Data extracted from a collection:
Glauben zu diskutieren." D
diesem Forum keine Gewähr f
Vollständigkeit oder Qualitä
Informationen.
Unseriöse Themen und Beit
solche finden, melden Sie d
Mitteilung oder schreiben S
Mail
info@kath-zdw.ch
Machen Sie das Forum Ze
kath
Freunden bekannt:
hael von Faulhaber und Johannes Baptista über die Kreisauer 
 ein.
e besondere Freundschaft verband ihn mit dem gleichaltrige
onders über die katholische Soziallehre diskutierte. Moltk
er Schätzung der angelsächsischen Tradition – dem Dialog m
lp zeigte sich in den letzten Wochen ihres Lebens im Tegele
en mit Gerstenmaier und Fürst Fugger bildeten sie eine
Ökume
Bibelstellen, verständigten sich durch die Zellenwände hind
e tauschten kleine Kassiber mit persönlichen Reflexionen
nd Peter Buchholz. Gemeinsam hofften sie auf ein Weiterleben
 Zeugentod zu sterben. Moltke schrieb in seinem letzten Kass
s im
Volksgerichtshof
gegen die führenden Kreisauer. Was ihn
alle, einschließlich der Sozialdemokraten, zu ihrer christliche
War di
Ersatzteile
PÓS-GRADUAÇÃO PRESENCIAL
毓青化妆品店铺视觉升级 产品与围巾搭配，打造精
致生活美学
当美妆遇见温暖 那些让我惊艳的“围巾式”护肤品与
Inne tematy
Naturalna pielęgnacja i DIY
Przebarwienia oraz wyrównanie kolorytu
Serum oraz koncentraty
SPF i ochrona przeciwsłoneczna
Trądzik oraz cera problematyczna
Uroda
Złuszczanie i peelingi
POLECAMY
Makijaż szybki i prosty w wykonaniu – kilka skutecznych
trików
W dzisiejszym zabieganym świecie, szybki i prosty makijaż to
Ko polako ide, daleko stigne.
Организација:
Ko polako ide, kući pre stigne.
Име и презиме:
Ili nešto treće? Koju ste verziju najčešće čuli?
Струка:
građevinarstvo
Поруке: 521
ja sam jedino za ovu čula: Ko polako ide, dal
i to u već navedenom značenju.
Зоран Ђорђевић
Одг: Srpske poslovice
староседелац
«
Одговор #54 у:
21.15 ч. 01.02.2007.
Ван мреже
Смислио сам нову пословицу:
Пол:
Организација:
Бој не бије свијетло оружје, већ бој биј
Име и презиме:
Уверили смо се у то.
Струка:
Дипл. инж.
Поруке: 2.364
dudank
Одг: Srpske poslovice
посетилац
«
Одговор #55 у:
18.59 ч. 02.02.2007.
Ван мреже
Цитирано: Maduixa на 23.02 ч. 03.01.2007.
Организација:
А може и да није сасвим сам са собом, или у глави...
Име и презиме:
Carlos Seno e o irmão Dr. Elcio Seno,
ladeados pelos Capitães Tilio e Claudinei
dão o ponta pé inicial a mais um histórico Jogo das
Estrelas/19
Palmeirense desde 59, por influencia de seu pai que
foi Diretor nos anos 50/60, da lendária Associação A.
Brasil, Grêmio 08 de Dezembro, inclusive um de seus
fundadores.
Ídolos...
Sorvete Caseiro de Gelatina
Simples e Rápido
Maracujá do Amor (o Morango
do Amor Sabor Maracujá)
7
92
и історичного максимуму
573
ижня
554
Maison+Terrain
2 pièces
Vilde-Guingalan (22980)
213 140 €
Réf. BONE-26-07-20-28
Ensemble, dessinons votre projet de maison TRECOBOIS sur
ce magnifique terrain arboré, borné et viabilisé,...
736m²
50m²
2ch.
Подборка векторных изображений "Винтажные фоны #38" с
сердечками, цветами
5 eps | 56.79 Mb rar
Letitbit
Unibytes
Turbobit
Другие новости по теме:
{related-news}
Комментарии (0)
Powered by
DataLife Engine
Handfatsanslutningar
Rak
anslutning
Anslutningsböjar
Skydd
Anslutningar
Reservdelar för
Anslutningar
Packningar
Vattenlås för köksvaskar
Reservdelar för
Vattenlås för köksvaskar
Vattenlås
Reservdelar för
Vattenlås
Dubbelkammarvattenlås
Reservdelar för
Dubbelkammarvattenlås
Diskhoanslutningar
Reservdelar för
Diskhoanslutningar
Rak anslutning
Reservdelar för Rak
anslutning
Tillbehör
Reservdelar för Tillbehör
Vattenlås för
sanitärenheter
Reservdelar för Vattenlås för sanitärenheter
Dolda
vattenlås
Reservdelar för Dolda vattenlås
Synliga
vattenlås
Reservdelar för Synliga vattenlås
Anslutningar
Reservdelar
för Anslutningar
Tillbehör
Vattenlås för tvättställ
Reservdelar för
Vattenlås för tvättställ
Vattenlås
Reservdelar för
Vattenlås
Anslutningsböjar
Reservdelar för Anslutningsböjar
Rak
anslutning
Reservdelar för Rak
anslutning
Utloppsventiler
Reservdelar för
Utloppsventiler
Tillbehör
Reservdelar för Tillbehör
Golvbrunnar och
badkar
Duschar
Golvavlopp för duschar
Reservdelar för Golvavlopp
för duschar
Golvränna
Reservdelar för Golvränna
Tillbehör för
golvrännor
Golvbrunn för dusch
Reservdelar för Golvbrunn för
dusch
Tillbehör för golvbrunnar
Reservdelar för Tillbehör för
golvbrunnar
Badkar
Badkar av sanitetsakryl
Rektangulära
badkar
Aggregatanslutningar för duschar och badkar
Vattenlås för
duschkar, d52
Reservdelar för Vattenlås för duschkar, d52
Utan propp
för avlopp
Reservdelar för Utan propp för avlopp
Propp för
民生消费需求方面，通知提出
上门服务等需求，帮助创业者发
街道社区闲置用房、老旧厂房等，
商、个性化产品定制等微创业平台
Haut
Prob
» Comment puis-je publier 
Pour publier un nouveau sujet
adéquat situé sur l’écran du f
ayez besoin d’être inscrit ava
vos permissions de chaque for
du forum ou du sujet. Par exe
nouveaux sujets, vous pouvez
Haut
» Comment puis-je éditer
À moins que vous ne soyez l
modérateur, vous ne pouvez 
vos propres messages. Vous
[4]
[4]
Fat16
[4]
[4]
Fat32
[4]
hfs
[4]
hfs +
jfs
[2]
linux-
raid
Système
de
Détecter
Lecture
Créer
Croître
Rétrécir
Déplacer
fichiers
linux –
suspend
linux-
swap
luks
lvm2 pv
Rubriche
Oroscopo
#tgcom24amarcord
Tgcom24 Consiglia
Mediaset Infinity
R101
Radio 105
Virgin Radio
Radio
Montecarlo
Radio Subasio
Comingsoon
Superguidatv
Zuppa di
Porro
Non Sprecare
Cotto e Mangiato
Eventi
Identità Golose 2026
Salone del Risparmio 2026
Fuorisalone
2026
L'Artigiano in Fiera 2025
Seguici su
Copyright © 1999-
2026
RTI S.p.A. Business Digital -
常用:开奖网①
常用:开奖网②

Request: Whenever a line of the entries contains the string "prosty", copy that line.

Response for this exercise:
Makijaż szybki i prosty w wykonaniu – kilka skutecznych
W dzisiejszym zabieganym świecie, szybki i prosty makijaż to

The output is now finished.